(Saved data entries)

──────────

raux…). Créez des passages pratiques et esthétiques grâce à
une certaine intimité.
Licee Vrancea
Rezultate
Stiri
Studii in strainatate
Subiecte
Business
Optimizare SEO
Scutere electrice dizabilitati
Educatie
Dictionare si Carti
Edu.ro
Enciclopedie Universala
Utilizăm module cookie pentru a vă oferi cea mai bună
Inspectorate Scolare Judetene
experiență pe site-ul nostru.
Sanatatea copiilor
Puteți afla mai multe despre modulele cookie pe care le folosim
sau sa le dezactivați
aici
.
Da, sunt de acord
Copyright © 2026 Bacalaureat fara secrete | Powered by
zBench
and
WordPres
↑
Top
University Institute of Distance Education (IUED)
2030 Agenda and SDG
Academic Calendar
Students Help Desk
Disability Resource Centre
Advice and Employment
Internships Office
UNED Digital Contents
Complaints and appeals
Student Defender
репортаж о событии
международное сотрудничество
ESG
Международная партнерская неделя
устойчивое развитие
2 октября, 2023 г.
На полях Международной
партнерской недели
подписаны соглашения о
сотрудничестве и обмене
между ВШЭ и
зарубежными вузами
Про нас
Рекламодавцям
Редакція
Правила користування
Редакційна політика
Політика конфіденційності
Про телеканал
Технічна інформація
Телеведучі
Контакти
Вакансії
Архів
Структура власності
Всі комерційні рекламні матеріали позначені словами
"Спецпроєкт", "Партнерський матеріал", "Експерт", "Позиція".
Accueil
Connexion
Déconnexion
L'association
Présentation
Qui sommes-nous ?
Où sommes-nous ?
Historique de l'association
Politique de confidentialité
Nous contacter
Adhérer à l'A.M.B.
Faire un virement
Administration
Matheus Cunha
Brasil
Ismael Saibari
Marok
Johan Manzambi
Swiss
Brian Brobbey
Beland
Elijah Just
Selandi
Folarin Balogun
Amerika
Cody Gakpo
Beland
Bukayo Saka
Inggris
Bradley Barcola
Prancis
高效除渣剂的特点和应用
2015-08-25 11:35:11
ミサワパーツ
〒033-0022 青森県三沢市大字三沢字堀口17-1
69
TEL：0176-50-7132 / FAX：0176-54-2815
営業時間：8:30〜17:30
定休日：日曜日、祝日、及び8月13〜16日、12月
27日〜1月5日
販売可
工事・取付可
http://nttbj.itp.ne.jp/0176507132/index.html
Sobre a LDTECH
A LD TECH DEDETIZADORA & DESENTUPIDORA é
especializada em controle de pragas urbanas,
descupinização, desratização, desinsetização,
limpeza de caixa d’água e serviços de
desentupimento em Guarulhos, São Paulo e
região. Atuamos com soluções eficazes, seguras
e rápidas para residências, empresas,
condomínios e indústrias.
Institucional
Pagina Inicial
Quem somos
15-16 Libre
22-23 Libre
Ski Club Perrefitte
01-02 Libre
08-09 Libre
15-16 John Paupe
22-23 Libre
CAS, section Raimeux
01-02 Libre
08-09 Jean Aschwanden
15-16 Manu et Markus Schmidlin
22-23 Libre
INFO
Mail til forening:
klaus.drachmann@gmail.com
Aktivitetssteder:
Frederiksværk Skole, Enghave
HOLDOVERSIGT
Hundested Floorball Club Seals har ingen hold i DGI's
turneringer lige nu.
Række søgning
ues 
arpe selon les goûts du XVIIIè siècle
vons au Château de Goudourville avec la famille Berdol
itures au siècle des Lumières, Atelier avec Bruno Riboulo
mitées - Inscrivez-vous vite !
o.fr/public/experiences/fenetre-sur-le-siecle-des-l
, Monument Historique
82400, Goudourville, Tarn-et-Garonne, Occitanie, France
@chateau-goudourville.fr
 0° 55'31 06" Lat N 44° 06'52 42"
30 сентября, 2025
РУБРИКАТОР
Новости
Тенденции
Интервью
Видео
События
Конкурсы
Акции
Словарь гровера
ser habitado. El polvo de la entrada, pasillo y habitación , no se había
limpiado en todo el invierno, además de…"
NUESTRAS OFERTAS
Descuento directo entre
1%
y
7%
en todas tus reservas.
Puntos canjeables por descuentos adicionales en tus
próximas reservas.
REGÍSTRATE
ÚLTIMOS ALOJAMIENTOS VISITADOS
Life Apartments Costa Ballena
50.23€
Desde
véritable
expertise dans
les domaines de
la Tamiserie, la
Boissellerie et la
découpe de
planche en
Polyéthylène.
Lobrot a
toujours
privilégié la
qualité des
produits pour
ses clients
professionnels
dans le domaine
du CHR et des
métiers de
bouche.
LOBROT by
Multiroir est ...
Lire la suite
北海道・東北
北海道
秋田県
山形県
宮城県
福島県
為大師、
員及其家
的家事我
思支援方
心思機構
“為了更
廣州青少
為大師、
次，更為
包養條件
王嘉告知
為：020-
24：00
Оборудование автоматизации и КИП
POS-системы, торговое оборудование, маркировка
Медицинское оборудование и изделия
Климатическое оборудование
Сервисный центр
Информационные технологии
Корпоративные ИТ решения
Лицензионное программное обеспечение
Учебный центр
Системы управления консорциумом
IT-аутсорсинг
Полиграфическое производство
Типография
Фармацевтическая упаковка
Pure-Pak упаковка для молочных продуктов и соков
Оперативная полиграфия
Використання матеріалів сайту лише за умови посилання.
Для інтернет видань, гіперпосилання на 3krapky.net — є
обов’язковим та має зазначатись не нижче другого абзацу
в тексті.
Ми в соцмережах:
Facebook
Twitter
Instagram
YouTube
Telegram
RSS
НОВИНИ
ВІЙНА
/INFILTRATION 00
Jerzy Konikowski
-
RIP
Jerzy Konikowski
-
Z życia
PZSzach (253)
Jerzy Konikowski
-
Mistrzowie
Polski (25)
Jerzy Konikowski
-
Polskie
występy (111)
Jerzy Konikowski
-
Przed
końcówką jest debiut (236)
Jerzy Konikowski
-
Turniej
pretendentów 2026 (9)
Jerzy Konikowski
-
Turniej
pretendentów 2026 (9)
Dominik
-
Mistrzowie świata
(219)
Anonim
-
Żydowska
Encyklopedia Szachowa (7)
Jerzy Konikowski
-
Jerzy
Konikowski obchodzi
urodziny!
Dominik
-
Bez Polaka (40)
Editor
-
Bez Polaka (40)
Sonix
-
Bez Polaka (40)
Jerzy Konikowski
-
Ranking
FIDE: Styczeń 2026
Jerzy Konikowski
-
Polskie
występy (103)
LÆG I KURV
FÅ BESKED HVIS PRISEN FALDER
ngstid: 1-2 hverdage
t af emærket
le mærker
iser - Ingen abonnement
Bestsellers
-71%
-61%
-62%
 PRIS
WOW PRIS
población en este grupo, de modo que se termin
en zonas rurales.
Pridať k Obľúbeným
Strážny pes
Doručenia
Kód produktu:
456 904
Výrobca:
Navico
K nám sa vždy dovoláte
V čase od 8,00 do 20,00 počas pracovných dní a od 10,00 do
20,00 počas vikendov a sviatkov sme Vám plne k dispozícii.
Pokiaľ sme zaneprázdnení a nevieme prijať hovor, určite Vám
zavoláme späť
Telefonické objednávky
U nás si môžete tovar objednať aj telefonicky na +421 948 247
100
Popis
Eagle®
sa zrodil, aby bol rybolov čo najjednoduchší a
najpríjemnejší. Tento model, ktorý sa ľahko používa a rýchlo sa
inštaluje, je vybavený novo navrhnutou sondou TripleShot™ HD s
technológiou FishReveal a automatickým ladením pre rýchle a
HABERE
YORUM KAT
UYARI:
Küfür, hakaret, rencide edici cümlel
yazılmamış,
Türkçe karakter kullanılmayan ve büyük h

──────────

- [Prompt]
Every line in the entries above that has the word "cookie" should be identified and copied.

- [Reply]
Utilizăm module cookie pentru a vă oferi cea mai bună
Puteți afla mai multe despre modulele cookie pe care le folosim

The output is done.